In recent years, Kyrie Irving and Jonathan Isaac are the only NBA players who have actually suffered for their beliefs. They stood their ground and felt the negative consequences as a result. Regardless of their respective positions and whether or not I agree, I respect that.
Why? Suffering because of stupid beliefs only makes them stupider. Nothing worth respect.
I happen to believe in body autonomy and freedom, so I align with both, but even if I didn’t I would respect their principles.
No, you happen to believe in your own self-concerned conceptions of bodily autonomy and freedom. Different thing
Right. Because the right to or not to take a medication is not a freedom, it’s a “self concerned” freedom. Do you realize how foolish you sound?
When it is directly related to you killing other people, yes, that is a self-concerned freedom.
I'd rather sound foolish than heartless, but you're somehow nailing both 
They are two of the best young athlete in the world, Covid poses no risk to them. In fact, there is a good argument that the vaccine actually poses more risk to them. So why would they take the vaccine? Because unvaccinated are going to kill the vaccinated? What an asinine like of thinking. Whatever. I have to interest in continuing this Covid conversation.
My larger point is that Kyrie stood for his beliefs and suffered real consequences, potentially millions, unlike other NBA players, like LeBron James, who will prop themselves up like a modern day Muhammad Ali, or other athletes who suffered real belief consequences, but are totally gutless when an issue comes to the forefront that could negatively impact their earning potential. When it comes to China, for example, LeBron James will shut up and dribble. I have no respect for that.
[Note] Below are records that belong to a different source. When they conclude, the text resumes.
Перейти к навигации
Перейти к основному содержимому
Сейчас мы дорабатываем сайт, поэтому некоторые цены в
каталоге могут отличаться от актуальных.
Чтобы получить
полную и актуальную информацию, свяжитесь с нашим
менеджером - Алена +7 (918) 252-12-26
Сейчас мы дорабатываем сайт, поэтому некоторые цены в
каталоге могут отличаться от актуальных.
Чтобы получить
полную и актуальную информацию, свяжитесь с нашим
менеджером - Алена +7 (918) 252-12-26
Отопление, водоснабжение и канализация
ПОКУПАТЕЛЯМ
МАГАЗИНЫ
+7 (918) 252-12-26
Perhaps you should look at it this way:
The NBA is a business and it is based on people being able to perform over a specified schedule. They don't play pickup. A communicable disease threatens that business model. The threat to life is the most important concern, but other health concerns and at the base of it, the operating tolerances of the league also matter.
Just having too many players and team personnel getting sick during the season is a major threat to the business model. That's where all that money comes from. With communicable diseases, getting the transmission rate below a certain threshold is the difference between whether infections spread widely or not. This is not just about death. It's about managing a problem effectively in total.
This could kick off another round of arguments about efficacy, but the prevailing medical opinion is that vaccines do reduce the transmission rate by roughly half, and definitely reduce recovery problems.
Bodily autonomy isn't social autonomy. My freedom to not work with you because I think you are careless is also a freedom. He did what he wanted to do, and got paid fewer millions of dollars, because he didn't support the business model. No one put him in jail.
If every player acted like Kyrie, the league would have failed to deliver its product. Not because the players would die, but just because the NBA wouldn't be able to operate in a higher infection environment. And even if you disagree with that analysis, the league, and really any business should have the right to make such judgements about operating during an infectious disease pandemic.